Zweckgesellschaften (HGB, IFRS)

Prof. Dr. Carsten Theile

1. Begriff und Anwendungsbereich

Eine Zweckgesellschaft (häufig auch strukturierte Gesellschaft oder special purpose entity genannt) ist eine Gesellschaft mit begrenztem Unternehmensgegenstand, die speziell für einen eng begrenzten und klar definierten Zweck gegründet wird. Bei diesem Zweck handelt es sich in der Praxis häufig um strukturierte Finanzierungen (z. B. Asset Backed Securities ) oder Leasing-Finanzierungen (Leasing-Objekt-Gesellschaften). Durch diesen begrenzten Zweck sind laufende unternehmerische Entscheidungen regelmäßig überflüssig; die Geschäftstätigkeit ist vorfestgelegt. Dieses System wird oft als „Autopilot“ bezeichnet.

Häufig hält das Unternehmen, das die Zweckgesellschaft nutzt, keine oder nur im geringen Umfang Kapitalanteile an der Zweckgesellschaft.

Beispiel:

Die Leasinggesellschaft L hat den alleinigen Geschäftszweck, dem Unternehmen M Fahrzeuge im Rahmen von Leasingverträgen zur Nutzung zu überlassen. Instandhaltungen sind vertragsgemäß von M durchzuführen. M ist an L nicht beteiligt. Stattdessen ist die Bank B einziger Anteilseigner von L. B stellt L zudem auf die Leasingobjekte abgestimmte Kredite zur Verfügung. Für die Kredite bürgt M. Die Leasingraten entsprechen im Übrigen den Raten (Tilgung und Zinsen), die für den Kredit an die Bank gezahlt werden.
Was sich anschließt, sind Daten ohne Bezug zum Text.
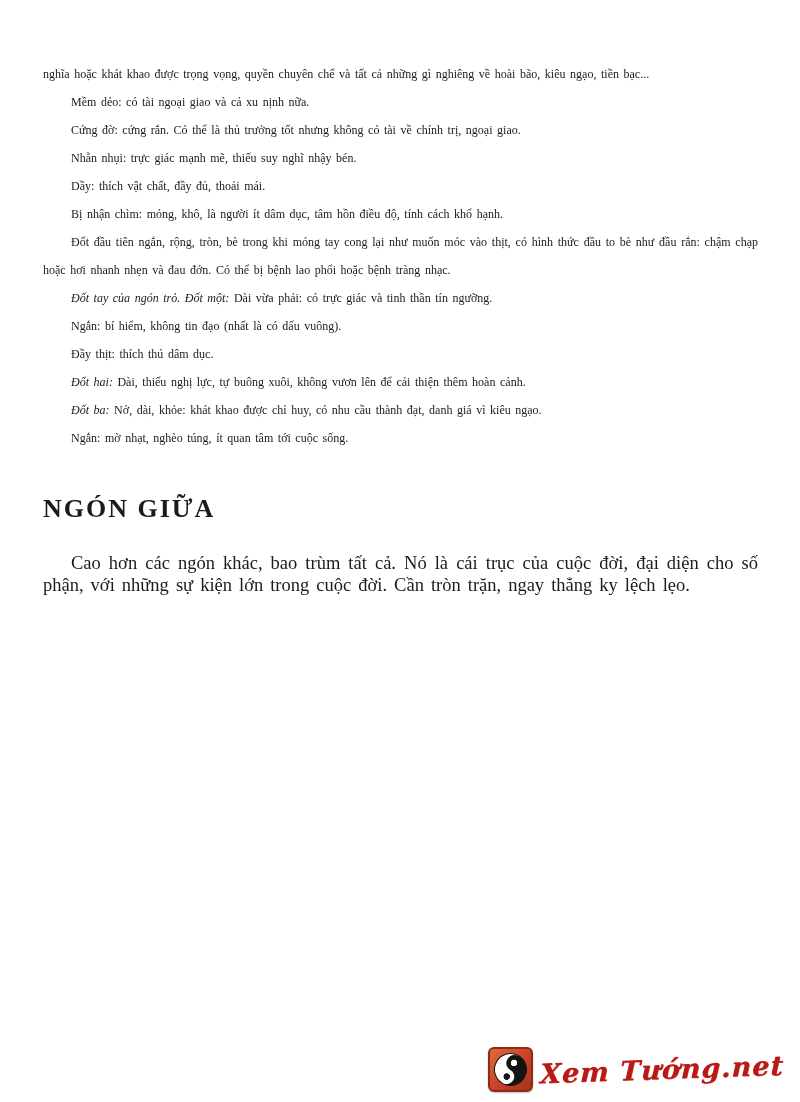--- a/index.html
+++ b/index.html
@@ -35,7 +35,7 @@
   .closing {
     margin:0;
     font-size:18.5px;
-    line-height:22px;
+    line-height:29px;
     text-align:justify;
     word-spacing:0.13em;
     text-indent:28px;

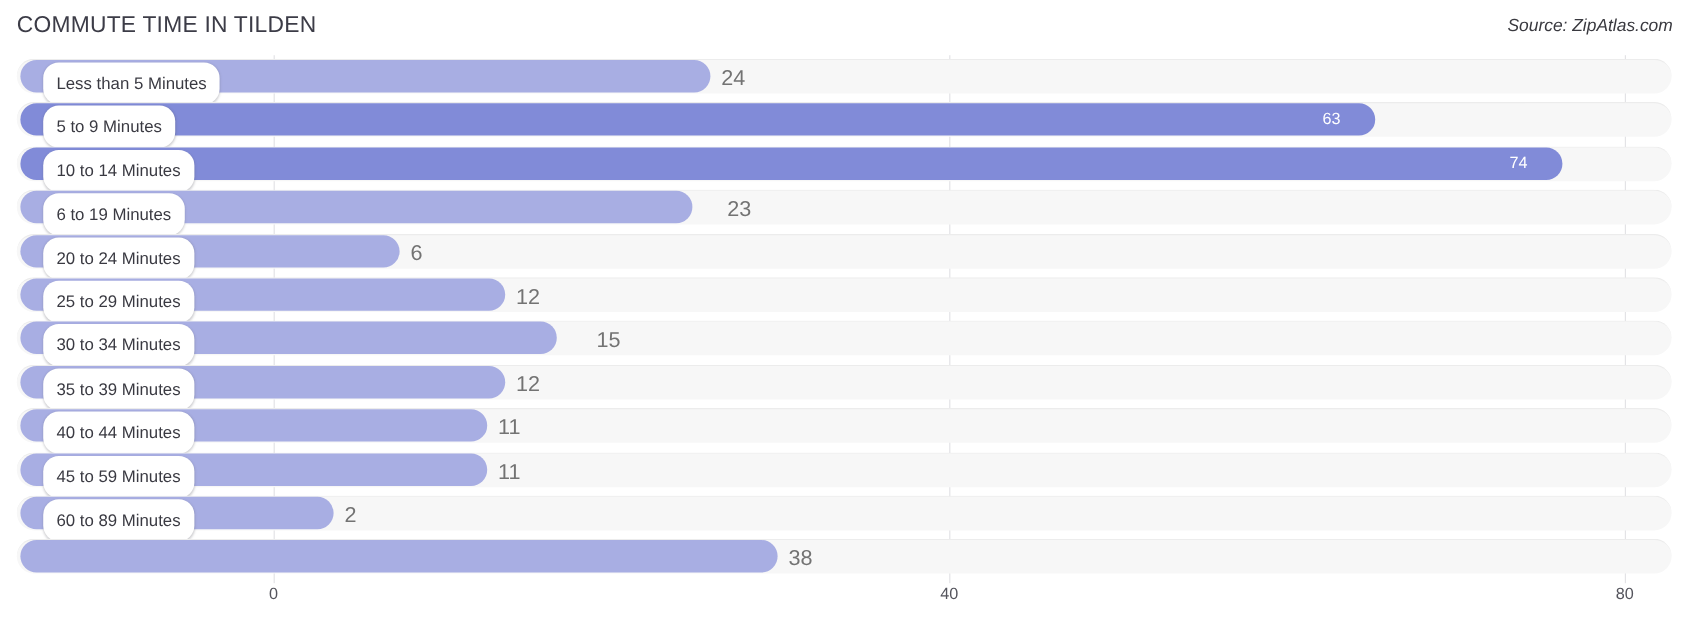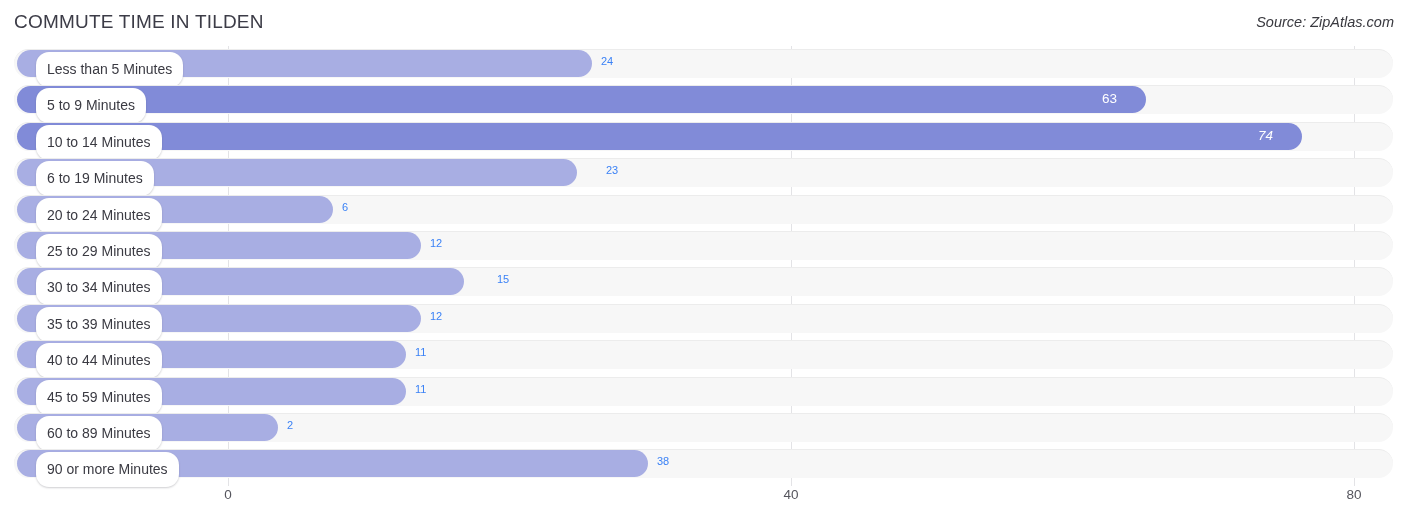--- a/index.html
+++ b/index.html
@@ -47,7 +47,7 @@
   .bar.dark{background:#818bd8;}
   .value-out{
     position:absolute;top:9px;
-    font-size:11px;color:#3b82f6;white-space:nowrap;
+    font-size:18px;color:#737373;white-space:nowrap;
   }
   .value-in{
     position:absolute;top:9px;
Weil L einen genau definierten und engen Zweck für M erfüllt und dabei keine operativen Entscheidungen mehr nötig sind, ist L eine Zweckgesellschaft.

Zweckgesellschaften sind vor allem ein Thema für den Konzernabschluss: Ist es sachgerecht, dass der Hauptgesellschafter (ggf. einzige Gesellschafter, wie oben im Beispiel die Bank B) die Zweckgesellschaft in seinen Konzernabschluss einbezieht? Oder sollte eher die wirtschaftliche Betrachtungsweise dominieren und der wesentliche Nutznießer der Zweckgesellschaft (wie oben im Beispiel das Unternehmen M) diese konsolidieren? Sowohl das HGB als auch die IFRS orientieren sich an der wirtschaftlichen Betrachtungsweise.

2. Bilanzielle Behandlung nach HGB

In den Konsolidierungskreis einzubeziehen ist eine Zweckgesellschaft, wenn sie von einem Mutterunternehmen beherrscht wird. Beherrschung bei einer Zweckgesellschaft liegt – neben den übrigen Kriterien für alle Unternehmen – auch (und exklusiv bei Zweckgesellschaften) vor, wenn ein Mutterunternehmen bei wirtschaftlicher Betrachtung die Mehrheit der Risiken und Chancen der Zweckgesellschaft trägt (§ 290 Abs. 2 Nr. 4 HGB).